Our second speaker, Ali Abu Awwad, 42, a tall, athletic looking man with a fair complexion, shoulder-length curls, and undeniable charisma, is a leader in the Palestinian non-violent resistance movement. He arrived in the company of a grey-bearded man in a kippa—a settler from Gush Etzion who had driven him to the meeting to ease his passage through the checkpoint. His personal story is compelling. His mother joined the Fatah before he was born, and he grew up steeped in politics. Every day he experienced harassment personally; he grew up angry. He joined the first intifada in 1987. He was arrested and jailed for three months. He was again arrested in 1990 and remained in prison for four years. He says this was the best education he could have gotten.
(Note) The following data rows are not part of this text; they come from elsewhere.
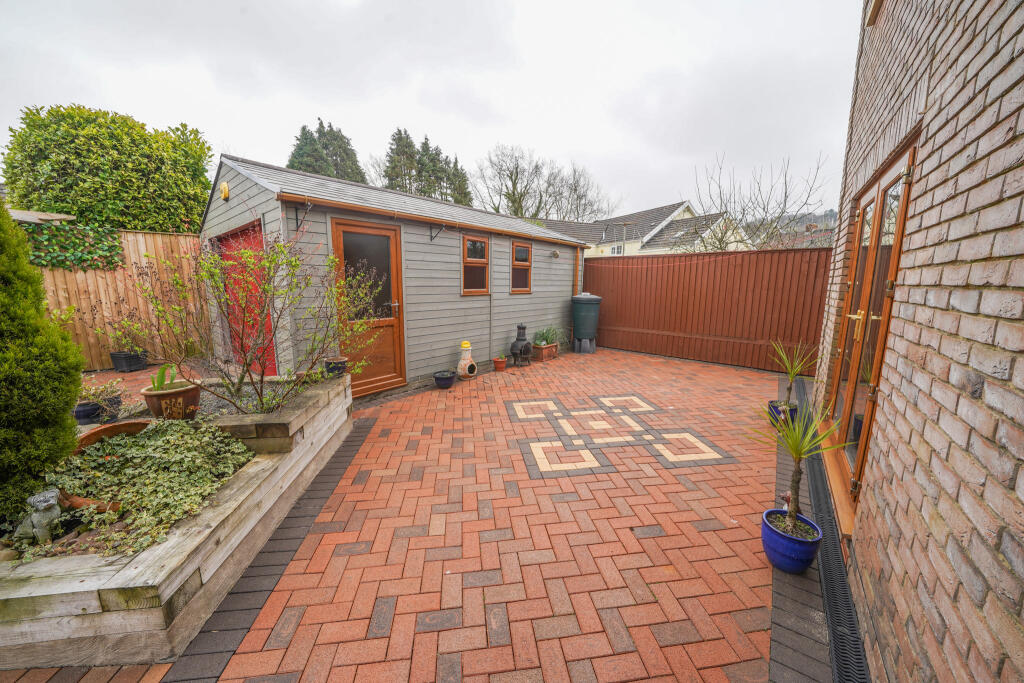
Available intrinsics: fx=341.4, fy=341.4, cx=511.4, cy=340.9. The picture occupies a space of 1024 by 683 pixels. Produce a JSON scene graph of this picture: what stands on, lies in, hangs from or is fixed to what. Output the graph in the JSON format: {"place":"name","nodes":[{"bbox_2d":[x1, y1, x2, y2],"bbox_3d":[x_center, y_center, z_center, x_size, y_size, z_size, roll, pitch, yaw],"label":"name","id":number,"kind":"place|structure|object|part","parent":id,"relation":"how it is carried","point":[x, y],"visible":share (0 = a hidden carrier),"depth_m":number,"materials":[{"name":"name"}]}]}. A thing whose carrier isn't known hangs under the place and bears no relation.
{"place":"outdoors","nodes":[
{"label":"outdoors","id":0,"kind":"place"},
{"bbox_2d":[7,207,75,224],"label":"roof","id":1,"kind":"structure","parent":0,"point":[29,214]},
{"bbox_2d":[195,154,591,399],"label":"shed","id":2,"kind":"structure","parent":0,"point":[441,353],"depth_m":4.96,"materials":[{"name":"grey wood"}]},
{"bbox_2d":[220,180,229,199],"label":"alarm box","id":3,"kind":"object","parent":2,"relation":"attached to","point":[225,188],"visible":0.95,"depth_m":4.36,"materials":[{"name":"yellow plastic"}]},
{"bbox_2d":[218,220,274,372],"bbox_3d":[-3.809,-0.529,4.990,1.644,2.154,0.100,9,13,39],"label":"red door","id":4,"kind":"structure","parent":2,"relation":"in","point":[247,235],"depth_m":4.81,"materials":[{"name":"red"}]},
{"bbox_2d":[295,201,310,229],"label":"bracket","id":5,"kind":"object","parent":2,"relation":"attached to","point":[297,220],"visible":0.97,"depth_m":3.76,"materials":[{"name":"black metal"}]},
{"bbox_2d":[332,220,405,394],"bbox_3d":[-1.761,-0.351,4.406,0.153,2.136,0.959,9,13,39],"label":"shed door","id":6,"kind":"structure","parent":2,"relation":"in","point":[339,227],"depth_m":4.38,"materials":[{"name":"brown"}]},
{"label":"door handle","id":7,"kind":"part","parent":6,"relation":"part of","materials":[{"name":"silver metal"}]},
{"bbox_2d":[429,222,444,240],"bbox_3d":[-1.068,-1.559,4.833,0.378,0.274,0.073,9,13,39],"label":"bracket","id":8,"kind":"object","parent":2,"relation":"attached to","point":[431,239],"visible":0.98,"depth_m":4.88,"materials":[{"name":"black metal"}]},
{"bbox_2d":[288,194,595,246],"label":"gutter","id":9,"kind":"object","parent":2,"relation":"attached to","point":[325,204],"visible":0.98,"depth_m":4.46,"materials":[{"name":"brown plastic"}]},
{"bbox_2d":[462,235,488,294],"bbox_3d":[-0.620,-1.265,5.734,0.139,1.062,0.565,9,13,39],"label":"window","id":10,"kind":"structure","parent":2,"relation":"in","point":[479,249],"depth_m":5.76,"materials":[{"name":"brown glass"}]},
{"bbox_2d":[510,241,531,293],"bbox_3d":[0.147,-1.411,6.562,0.137,1.052,0.564,9,13,39],"label":"window","id":11,"kind":"structure","parent":2,"relation":"in","point":[518,249],"depth_m":6.59,"materials":[{"name":"brown"}]},
{"bbox_2d":[551,249,560,258],"bbox_3d":[0.917,-1.815,7.107,0.172,0.180,0.168,9,13,39],"label":"wall lamp","id":12,"kind":"object","parent":2,"relation":"attached to","point":[556,253],"visible":0.98,"depth_m":7.07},
{"bbox_2d":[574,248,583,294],"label":"drainpipe","id":13,"kind":"object","parent":2,"relation":"attached to","point":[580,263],"visible":0.7,"depth_m":7.73,"materials":[{"name":"plastic"}]},
{"bbox_2d":[0,342,822,682],"label":"brick patio","id":14,"kind":"structure","parent":0,"point":[676,369],"materials":[{"name":"red brick"}]},
{"bbox_2d":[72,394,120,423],"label":"black pot","id":15,"kind":"object","parent":14,"relation":"on","point":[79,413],"visible":0.66,"depth_m":3.27,"materials":[{"name":"ceramic"}]},
{"bbox_2d":[76,376,125,408],"bbox_3d":[-3.941,0.478,3.229,0.451,0.262,0.451,9,13,39],"label":"potted plant","id":16,"kind":"object","parent":15,"relation":"in","point":[93,397],"visible":0.67,"depth_m":3.22,"materials":[{"name":"green plant"}]},
{"bbox_2d":[110,349,147,371],"bbox_3d":[-6.224,0.321,5.603,0.395,0.303,0.368,9,13,39],"label":"black planter","id":17,"kind":"object","parent":14,"relation":"on","point":[121,359],"visible":0.94,"depth_m":5.48,"materials":[{"name":"black plastic"}]},
{"bbox_2d":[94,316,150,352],"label":"plant","id":18,"kind":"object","parent":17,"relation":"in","point":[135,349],"visible":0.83,"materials":[{"name":"green plant"}]},
{"bbox_2d":[0,372,355,672],"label":"raised garden bed","id":19,"kind":"object","parent":14,"relation":"on","point":[265,484],"visible":0.72,"depth_m":1.44,"materials":[{"name":"wood"}]},
{"bbox_2d":[13,488,62,544],"bbox_3d":[-2.105,0.777,1.522,0.207,0.231,0.133,2,10,9],"label":"figurine","id":20,"kind":"object","parent":19,"relation":"in","point":[49,502],"visible":0.98,"depth_m":1.49,"materials":[{"name":"grey stone"}]},
{"bbox_2d":[0,202,85,524],"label":"conifer shrub","id":21,"kind":"object","parent":19,"relation":"in","point":[71,427],"visible":0.99,"depth_m":1.68,"materials":[{"name":"green plant"}]},
{"bbox_2d":[58,491,122,512],"bbox_3d":[-2.081,0.781,1.710,0.282,0.080,0.234,9,13,39],"label":"terracotta pot","id":22,"kind":"object","parent":19,"relation":"in","point":[77,504],"visible":0.26,"depth_m":1.64,"materials":[{"name":"ceramic"}]},
{"bbox_2d":[74,419,153,450],"bbox_3d":[-2.570,0.649,2.188,0.407,0.158,0.438,9,13,39],"label":"terracotta pot","id":23,"kind":"object","parent":19,"relation":"in","point":[109,431],"visible":0.45,"depth_m":2.23,"materials":[{"name":"brown ceramic"}]},
{"bbox_2d":[18,418,253,560],"bbox_3d":[-2.032,0.708,1.866,1.059,0.315,1.011,9,13,39],"label":"ivy","id":24,"kind":"object","parent":19,"relation":"in","point":[161,435],"visible":0.66,"depth_m":1.77,"materials":[{"name":"green plant"}]},
{"bbox_2d":[138,379,201,420],"bbox_3d":[-2.611,0.467,2.654,0.368,0.261,0.366,9,13,39],"label":"terracotta pot","id":25,"kind":"object","parent":19,"relation":"in","point":[181,393],"visible":0.77,"depth_m":2.54,"materials":[{"name":"ceramic"}]},
{"bbox_2d":[150,363,179,392],"bbox_3d":[-2.616,0.278,2.563,0.198,0.240,0.256,1,10,1],"label":"potted plant","id":26,"kind":"object","parent":25,"relation":"in","point":[161,373],"visible":0.89,"depth_m":2.56,"materials":[{"name":"green plant"}]},
{"bbox_2d":[120,224,385,412],"bbox_3d":[-1.968,-0.191,2.837,1.716,1.541,1.755,9,13,39],"label":"shrub","id":27,"kind":"object","parent":19,"relation":"in","point":[295,261],"visible":0.98,"depth_m":2.71,"materials":[{"name":"green plant"}]},
{"bbox_2d":[323,356,347,376],"bbox_3d":[-1.915,0.276,3.732,0.246,0.175,0.244,9,13,39],"label":"flower pot","id":28,"kind":"object","parent":19,"relation":"on","point":[341,363],"visible":0.84,"depth_m":3.65,"materials":[{"name":"ceramic"}]},
{"bbox_2d":[433,370,455,388],"bbox_3d":[-0.970,0.556,4.945,0.303,0.205,0.301,9,13,39],"label":"blue pot","id":29,"kind":"object","parent":14,"relation":"on","point":[449,377],"visible":0.98,"depth_m":4.86,"materials":[{"name":"blue ceramic"}]},
{"bbox_2d":[456,341,477,378],"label":"chiminea","id":30,"kind":"object","parent":14,"relation":"on","point":[471,367],"visible":0.99,"depth_m":5.31,"materials":[{"name":"white ceramic"}]},
{"bbox_2d":[492,356,506,371],"bbox_3d":[-0.208,0.398,5.929,0.228,0.221,0.229,9,13,39],"label":"terracotta pot","id":31,"kind":"object","parent":14,"relation":"on","point":[497,363],"visible":0.99,"depth_m":5.86,"materials":[{"name":"ceramic"}]},
{"bbox_2d":[509,322,533,366],"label":"chiminea","id":32,"kind":"object","parent":14,"relation":"on","point":[522,327],"visible":0.99,"depth_m":6.12,"materials":[{"name":"black metal"}]},
{"bbox_2d":[531,342,558,361],"bbox_3d":[0.618,0.206,6.901,0.382,0.285,0.585,9,13,39],"label":"planter box","id":33,"kind":"object","parent":14,"relation":"on","point":[536,347],"visible":0.79,"depth_m":6.74,"materials":[{"name":"brown ceramic"}]},
{"bbox_2d":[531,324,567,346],"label":"potted plant","id":34,"kind":"object","parent":33,"relation":"in","point":[552,337],"visible":0.66,"depth_m":7.13,"materials":[{"name":"green plant"}]},
{"bbox_2d":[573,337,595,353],"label":"stand","id":35,"kind":"object","parent":14,"relation":"on","point":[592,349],"visible":0.86,"depth_m":7.49,"materials":[{"name":"grey plastic"}]},
{"bbox_2d":[570,292,601,352],"bbox_3d":[1.637,-0.433,7.683,0.662,1.263,0.674,9,13,39],"label":"water butt","id":36,"kind":"object","parent":14,"relation":"on","point":[584,311],"visible":0.97,"depth_m":7.40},
{"bbox_2d":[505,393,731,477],"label":"tile inlay","id":37,"kind":"object","parent":14,"relation":"in","point":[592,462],"visible":0.95,"depth_m":3.37,"materials":[{"name":"tile"}]},
{"bbox_2d":[768,400,797,426],"bbox_3d":[2.948,0.798,3.715,0.265,0.236,0.268,9,13,39],"label":"blue pot","id":38,"kind":"object","parent":14,"relation":"on","point":[770,407],"visible":0.48,"depth_m":3.64,"materials":[{"name":"blue ceramic"}]},
{"bbox_2d":[770,337,816,410],"bbox_3d":[2.941,0.332,3.584,0.584,0.766,0.615,9,13,39],"label":"yucca plant","id":39,"kind":"object","parent":38,"relation":"in","point":[792,375],"visible":0.87,"depth_m":3.58,"materials":[{"name":"green plant"}]},
{"bbox_2d":[760,507,821,572],"bbox_3d":[1.525,1.104,1.897,0.278,0.225,0.281,9,13,39],"label":"blue pot","id":40,"kind":"object","parent":14,"relation":"on","point":[774,546],"visible":0.79,"depth_m":1.81,"materials":[{"name":"blue ceramic"}]},
{"bbox_2d":[750,389,843,534],"bbox_3d":[1.581,0.660,1.928,0.525,0.794,0.531,9,13,39],"label":"yucca plant","id":41,"kind":"object","parent":40,"relation":"in","point":[800,453],"visible":0.95,"depth_m":1.89,"materials":[{"name":"green plant"}]},
{"bbox_2d":[791,376,868,682],"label":"drain grate","id":42,"kind":"object","parent":14,"relation":"in","point":[832,604],"visible":0.73,"depth_m":1.75,"materials":[{"name":"black metal"}]},
{"bbox_2d":[0,0,858,216],"label":"sky","id":43,"kind":"structure","parent":0,"point":[556,142],"materials":[{"name":"white"}]},
{"bbox_2d":[529,201,749,255],"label":"neighbouring house","id":44,"kind":"structure","parent":0,"point":[644,239],"depth_m":17.13,"materials":[{"name":"white"}]},
{"bbox_2d":[610,244,623,255],"bbox_3d":[4.794,-3.945,15.554,0.718,0.940,0.120,9,13,39],"label":"window","id":45,"kind":"structure","parent":44,"relation":"in","point":[616,251],"depth_m":15.52,"materials":[{"name":"white"}]},
{"bbox_2d":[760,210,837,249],"label":"distant hill","id":46,"kind":"structure","parent":0,"point":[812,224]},
{"bbox_2d":[809,0,1023,682],"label":"brick house","id":47,"kind":"structure","parent":0,"point":[966,335],"depth_m":1.18,"materials":[{"name":"brown brick"}]},
{"bbox_2d":[822,140,917,525],"bbox_3d":[2.292,-0.022,2.325,0.194,2.128,1.182,9,13,39],"label":"glass door","id":48,"kind":"structure","parent":47,"relation":"in","point":[892,271],"depth_m":2.16,"materials":[{"name":"brown"}]},
{"label":"brass handle","id":49,"kind":"part","parent":48,"relation":"part of","materials":[{"name":"gold metal"}]},
{"label":"handle","id":50,"kind":"part","parent":48,"relation":"part of","materials":[{"name":"gold metal"}]},
{"bbox_2d":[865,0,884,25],"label":"window","id":51,"kind":"structure","parent":47,"relation":"in","point":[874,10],"depth_m":2.29,"materials":[{"name":"brown wood"}]},
{"label":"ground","id":52,"kind":"structure","parent":0},
{"bbox_2d":[1,104,212,234],"bbox_3d":[-8.079,-2.367,7.418,2.865,4.602,3.148,9,13,39],"label":"large shrub","id":53,"kind":"object","parent":52,"relation":"on","point":[115,224],"visible":0.68,"depth_m":6.26,"materials":[{"name":"green plant"}]},
{"bbox_2d":[27,223,203,369],"bbox_3d":[-7.523,-0.606,4.950,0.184,2.370,4.409,9,13,39],"label":"wooden fence","id":54,"kind":"object","parent":52,"relation":"on","point":[103,297],"visible":0.43,"depth_m":5.82,"materials":[{"name":"brown wood"}]},
{"bbox_2d":[23,219,122,270],"bbox_3d":[-6.864,-1.435,5.028,0.616,0.766,1.599,9,13,39],"label":"ivy","id":55,"kind":"object","parent":54,"relation":"attached to","point":[115,245],"visible":0.65,"depth_m":5.19,"materials":[{"name":"green plant"}]},
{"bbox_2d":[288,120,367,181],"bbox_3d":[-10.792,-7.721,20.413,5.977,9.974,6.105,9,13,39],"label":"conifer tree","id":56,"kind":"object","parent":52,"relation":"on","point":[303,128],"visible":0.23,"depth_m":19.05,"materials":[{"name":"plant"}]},
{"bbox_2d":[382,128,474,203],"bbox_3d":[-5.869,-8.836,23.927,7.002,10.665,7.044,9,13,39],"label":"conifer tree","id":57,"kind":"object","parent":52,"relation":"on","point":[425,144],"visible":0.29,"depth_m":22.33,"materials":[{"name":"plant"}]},
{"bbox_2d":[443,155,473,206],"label":"tree","id":58,"kind":"object","parent":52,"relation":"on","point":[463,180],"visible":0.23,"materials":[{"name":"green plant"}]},
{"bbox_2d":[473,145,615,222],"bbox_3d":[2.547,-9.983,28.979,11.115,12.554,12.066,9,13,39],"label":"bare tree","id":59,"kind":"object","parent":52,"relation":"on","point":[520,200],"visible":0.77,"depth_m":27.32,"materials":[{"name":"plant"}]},
{"bbox_2d":[584,247,829,371],"bbox_3d":[3.646,-0.753,6.980,5.363,2.136,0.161,9,13,39],"label":"wooden fence","id":60,"kind":"object","parent":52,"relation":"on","point":[610,267],"visible":0.8,"depth_m":6.65,"materials":[{"name":"brown wood"}]},
{"bbox_2d":[684,151,830,250],"bbox_3d":[9.282,-3.865,13.456,5.445,7.134,5.371,6,11,29],"label":"bare tree","id":61,"kind":"object","parent":52,"relation":"on","point":[778,218],"visible":0.7,"depth_m":12.83,"materials":[{"name":"plant"}]}
]}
The prisoners were highly organized and highly educated, and the Israelis treated the prison leaders with respect, because they had to deal with them to maintain order. In prison Ali felt freedom and dignity for the first time, and there he came to non-violence. In the year 2000, when the second intifada broke out, his older brother, a gentle man who had never been arrested, was shot in the head at point blank range by a soldier. Ali struggled to control his rage. He asked himself, “How many Israelis would I have to kill to heal my anger?” And he concluded that no amount of killing could make him feel better. Four years later, at a meeting of bereaved families on both sides of the conflict, he saw Israeli tears for the first time and “got unstuck.” He now co-directs a center for Israeli-Palestinian dialogue on his family’s land, centrally located in the Gush Etzion area. In addition to facilitating dialogue between settlers and Palestinians, he facilitates dialogue between Israeli left and right. He said he meets with “nice Tel Avivis” who express great sympathy with Palestinian suffering but refuse to meet with settlers. “I have to bring them together?”
Ali is writing a book called Painful Hope. More information about his work can be found at FriendsOfRoots.net.
After the talks, the group walked to dinner at the rooftop restaurant in Notre Dame of Jerusalem. Itzik’s wife Yiskah, a specialist in history of Christianity and interfaith relations, gave us an introduction to the building’s history.